Diffuse axonal injury (DAI) is a leading cause of traumatic brain injury (TBI) morbidity and has well-studied molecular pathobiology. Historically, white matter DAI studies indicated unmyelinated axons are more susceptible to injury than myelinated axons, with myelin posited to protect axons from diffuse TBI shear/tensile forces through unresolved mechanisms. Similarly, preclinical studies have also identified gray matter DAI localized to the perisomatic domain (i.e., the unmyelinated axon initial segment [AIS] and first one-to-two nodes of Ranvier). With these concepts in mind, we hypothesized unmyelinated segments are selectively vulnerable to TBI-mediated shear/tensile forces and serve as initiating sites for DAI pathobiology.
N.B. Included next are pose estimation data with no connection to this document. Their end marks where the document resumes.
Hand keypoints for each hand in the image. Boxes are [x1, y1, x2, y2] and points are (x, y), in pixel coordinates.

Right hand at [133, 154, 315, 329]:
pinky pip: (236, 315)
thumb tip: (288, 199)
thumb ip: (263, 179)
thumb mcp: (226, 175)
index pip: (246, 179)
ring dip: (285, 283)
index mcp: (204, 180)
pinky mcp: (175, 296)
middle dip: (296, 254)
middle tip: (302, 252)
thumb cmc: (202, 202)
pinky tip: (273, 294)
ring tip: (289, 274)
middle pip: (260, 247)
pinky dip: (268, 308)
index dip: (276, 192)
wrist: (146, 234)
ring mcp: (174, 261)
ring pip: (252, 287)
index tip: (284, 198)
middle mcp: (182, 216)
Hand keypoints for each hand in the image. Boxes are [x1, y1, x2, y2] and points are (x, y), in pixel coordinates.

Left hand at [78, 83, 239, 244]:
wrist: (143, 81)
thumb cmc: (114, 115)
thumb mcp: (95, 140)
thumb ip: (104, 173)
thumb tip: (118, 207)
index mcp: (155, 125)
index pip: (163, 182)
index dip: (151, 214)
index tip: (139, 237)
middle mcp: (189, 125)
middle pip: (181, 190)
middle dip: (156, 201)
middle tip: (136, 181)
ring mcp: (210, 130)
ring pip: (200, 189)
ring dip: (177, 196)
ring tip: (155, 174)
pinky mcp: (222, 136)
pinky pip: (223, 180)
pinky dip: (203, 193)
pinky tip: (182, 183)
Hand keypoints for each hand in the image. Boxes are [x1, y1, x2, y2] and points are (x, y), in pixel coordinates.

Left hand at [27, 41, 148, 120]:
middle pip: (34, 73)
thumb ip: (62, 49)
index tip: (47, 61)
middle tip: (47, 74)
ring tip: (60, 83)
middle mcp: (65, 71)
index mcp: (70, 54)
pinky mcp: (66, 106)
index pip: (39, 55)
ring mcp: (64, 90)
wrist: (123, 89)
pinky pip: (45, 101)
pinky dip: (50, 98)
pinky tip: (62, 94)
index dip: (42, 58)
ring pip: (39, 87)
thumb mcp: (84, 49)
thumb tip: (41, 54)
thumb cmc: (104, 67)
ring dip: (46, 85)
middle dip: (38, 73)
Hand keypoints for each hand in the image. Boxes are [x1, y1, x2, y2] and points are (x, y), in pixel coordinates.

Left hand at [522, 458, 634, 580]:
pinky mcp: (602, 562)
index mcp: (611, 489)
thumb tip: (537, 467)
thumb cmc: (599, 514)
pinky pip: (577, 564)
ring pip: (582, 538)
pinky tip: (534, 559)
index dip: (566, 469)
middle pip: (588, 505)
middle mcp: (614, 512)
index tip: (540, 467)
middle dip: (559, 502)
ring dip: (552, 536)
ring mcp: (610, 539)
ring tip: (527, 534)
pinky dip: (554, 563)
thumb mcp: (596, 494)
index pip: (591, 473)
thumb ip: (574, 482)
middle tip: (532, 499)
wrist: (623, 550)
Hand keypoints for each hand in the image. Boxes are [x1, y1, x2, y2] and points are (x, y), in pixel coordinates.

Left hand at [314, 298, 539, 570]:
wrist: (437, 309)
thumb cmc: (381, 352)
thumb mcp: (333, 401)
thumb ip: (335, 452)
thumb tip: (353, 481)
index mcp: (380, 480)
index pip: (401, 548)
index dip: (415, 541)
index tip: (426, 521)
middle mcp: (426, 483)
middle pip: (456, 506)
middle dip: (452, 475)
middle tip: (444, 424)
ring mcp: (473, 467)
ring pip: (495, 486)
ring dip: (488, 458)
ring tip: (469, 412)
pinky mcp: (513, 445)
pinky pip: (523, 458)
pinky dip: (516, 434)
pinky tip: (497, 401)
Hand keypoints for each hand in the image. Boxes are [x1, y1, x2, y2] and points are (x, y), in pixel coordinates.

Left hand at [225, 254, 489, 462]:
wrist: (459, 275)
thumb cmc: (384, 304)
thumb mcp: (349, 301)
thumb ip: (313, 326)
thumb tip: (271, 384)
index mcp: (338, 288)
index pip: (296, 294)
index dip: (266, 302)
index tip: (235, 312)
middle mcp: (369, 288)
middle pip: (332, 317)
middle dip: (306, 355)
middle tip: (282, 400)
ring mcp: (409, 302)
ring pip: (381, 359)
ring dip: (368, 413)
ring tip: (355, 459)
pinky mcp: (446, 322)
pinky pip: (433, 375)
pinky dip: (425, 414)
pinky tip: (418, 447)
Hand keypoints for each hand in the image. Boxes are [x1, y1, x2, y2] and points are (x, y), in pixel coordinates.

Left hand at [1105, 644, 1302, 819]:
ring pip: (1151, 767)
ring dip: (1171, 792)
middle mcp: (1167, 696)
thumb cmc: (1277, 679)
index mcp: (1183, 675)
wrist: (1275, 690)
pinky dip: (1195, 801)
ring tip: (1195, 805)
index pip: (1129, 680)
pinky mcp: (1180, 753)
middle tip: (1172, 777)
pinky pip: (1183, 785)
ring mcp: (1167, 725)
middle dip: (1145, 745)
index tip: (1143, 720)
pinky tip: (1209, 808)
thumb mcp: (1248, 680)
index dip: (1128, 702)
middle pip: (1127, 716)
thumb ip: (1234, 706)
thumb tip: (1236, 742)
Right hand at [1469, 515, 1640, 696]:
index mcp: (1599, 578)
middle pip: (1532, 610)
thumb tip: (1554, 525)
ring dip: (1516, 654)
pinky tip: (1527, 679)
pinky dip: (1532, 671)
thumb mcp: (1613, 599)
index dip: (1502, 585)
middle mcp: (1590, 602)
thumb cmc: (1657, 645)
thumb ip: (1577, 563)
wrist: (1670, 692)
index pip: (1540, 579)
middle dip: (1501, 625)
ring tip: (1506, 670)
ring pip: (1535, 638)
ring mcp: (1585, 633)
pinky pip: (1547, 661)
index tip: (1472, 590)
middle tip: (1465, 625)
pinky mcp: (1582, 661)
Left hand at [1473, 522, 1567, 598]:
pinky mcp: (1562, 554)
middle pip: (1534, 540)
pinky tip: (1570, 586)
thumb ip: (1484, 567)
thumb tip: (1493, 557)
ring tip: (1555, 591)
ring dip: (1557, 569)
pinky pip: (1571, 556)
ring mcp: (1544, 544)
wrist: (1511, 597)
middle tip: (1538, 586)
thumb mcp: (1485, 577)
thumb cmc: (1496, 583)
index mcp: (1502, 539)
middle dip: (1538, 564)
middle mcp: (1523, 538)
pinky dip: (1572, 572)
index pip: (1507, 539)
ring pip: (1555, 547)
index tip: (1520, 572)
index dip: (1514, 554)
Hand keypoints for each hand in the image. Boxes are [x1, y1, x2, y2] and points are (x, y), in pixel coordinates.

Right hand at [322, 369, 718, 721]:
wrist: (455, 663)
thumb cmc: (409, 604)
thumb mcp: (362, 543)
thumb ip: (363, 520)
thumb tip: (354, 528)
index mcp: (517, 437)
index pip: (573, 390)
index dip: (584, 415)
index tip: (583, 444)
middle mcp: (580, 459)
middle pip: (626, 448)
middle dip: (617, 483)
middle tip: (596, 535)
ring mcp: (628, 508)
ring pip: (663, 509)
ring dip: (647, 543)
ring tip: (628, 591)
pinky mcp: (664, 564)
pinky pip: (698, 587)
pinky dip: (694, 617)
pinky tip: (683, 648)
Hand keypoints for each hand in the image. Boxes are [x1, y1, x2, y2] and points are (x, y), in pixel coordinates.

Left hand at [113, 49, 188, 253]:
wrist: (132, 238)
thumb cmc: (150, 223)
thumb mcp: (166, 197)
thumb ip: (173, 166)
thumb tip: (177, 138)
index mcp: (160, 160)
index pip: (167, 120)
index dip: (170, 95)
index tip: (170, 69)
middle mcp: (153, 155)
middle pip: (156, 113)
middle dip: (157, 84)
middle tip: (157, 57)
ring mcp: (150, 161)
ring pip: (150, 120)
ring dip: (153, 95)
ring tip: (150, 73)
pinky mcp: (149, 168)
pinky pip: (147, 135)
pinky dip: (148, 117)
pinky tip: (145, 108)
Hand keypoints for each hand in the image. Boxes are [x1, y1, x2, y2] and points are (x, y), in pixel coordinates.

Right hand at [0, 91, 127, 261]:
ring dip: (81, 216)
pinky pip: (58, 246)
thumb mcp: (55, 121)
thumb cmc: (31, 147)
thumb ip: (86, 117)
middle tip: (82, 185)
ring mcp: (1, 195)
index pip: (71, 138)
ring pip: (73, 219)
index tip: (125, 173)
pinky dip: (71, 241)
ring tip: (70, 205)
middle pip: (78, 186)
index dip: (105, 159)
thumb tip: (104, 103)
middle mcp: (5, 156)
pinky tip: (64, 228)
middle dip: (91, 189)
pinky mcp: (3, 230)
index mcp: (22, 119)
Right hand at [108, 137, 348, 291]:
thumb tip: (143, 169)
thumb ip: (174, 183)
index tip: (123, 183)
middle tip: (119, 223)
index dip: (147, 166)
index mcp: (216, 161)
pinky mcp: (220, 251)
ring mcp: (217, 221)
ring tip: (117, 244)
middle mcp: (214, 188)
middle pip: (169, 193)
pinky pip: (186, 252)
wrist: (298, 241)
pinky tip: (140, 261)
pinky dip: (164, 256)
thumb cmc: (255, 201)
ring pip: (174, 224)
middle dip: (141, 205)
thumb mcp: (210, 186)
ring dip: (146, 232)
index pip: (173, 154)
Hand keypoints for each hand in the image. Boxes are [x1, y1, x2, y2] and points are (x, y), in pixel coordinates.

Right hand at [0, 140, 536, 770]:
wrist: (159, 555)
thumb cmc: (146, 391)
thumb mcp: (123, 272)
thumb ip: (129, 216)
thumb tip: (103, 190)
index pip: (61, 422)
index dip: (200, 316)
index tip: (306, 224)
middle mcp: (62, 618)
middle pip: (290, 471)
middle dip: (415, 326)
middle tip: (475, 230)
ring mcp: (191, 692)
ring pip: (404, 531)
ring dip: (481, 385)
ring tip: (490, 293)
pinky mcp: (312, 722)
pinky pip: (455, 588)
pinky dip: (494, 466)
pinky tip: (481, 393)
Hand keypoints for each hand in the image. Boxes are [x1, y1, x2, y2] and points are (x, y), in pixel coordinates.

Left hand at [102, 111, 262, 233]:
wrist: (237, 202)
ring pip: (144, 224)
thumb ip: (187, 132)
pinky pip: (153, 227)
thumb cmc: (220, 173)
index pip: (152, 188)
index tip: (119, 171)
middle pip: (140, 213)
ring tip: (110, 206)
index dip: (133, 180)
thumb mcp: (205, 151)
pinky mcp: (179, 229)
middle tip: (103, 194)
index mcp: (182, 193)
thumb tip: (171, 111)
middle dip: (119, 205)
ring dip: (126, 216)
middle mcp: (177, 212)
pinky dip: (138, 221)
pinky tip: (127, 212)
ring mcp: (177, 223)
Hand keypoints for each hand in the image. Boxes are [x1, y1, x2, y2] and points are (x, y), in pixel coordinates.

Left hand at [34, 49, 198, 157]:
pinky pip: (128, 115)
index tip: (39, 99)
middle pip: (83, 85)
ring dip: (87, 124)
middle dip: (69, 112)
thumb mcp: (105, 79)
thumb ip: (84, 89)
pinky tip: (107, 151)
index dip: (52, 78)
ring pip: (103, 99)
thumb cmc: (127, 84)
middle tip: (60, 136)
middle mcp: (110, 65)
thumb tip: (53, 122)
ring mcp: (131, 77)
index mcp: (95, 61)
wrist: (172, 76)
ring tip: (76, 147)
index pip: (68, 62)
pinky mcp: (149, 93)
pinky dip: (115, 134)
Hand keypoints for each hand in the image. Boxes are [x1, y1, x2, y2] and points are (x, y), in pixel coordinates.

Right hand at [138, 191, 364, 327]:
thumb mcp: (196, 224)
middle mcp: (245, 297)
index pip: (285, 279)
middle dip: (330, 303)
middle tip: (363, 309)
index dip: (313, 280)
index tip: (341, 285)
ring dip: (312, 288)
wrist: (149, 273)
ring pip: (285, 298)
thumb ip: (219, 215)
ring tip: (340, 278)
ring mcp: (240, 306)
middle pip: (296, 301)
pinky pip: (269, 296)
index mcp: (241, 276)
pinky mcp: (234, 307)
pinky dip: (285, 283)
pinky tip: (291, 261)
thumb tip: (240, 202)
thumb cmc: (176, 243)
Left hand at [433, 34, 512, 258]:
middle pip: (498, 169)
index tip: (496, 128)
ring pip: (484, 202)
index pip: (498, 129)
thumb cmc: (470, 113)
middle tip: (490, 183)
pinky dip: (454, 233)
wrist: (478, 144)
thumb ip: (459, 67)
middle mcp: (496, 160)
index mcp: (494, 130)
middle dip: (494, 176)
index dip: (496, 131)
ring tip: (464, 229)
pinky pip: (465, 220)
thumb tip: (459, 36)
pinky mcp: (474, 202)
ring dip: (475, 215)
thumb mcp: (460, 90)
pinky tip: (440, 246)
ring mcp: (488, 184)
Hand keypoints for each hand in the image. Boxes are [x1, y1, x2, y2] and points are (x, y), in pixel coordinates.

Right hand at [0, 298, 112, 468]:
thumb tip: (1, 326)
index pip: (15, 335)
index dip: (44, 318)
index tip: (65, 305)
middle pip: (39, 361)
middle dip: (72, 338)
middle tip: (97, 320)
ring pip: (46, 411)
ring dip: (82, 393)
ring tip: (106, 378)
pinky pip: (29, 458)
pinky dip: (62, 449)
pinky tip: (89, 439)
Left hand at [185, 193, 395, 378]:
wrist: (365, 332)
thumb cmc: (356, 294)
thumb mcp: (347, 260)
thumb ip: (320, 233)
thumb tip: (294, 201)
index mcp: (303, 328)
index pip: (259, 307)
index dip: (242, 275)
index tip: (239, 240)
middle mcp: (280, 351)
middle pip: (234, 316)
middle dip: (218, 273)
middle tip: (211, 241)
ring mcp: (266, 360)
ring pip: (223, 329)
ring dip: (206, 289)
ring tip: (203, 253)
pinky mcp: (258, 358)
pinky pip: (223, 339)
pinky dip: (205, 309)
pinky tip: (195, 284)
Using murine midline fluid percussion injury, neocortical layer V pyramidal cell perisomatic domains at the gray-white matter interface were spatiotemporally examined for initiating pathology using antibodies to cytoskeletal proteins to demarcate unmyelinated segments and amyloid precursor protein (i.e., the gold-standard DAI marker) to identify injury. In cells expressing yellow fluorescent protein to enhance injury visualization, axonal swellings were observed simultaneously within perisomatic unmyelinated segments (e.g., AIS; nodes) as well as immediately adjacent myelinated segments, indicating concomitant reactive axonal changes. These data suggest non-selective axonal susceptibility and that myelin may not protect against diffuse injury forces. While expanding DAI topography to the gray-white matter junction, these findings also have implications for action potential initiation, axonal protein trafficking, and cortical circuit connectivity. Furthermore, studies are needed to determine if DAI pathological mechanisms are shared between white and gray matter axons, which have common and differentiating cytoarchitectural components.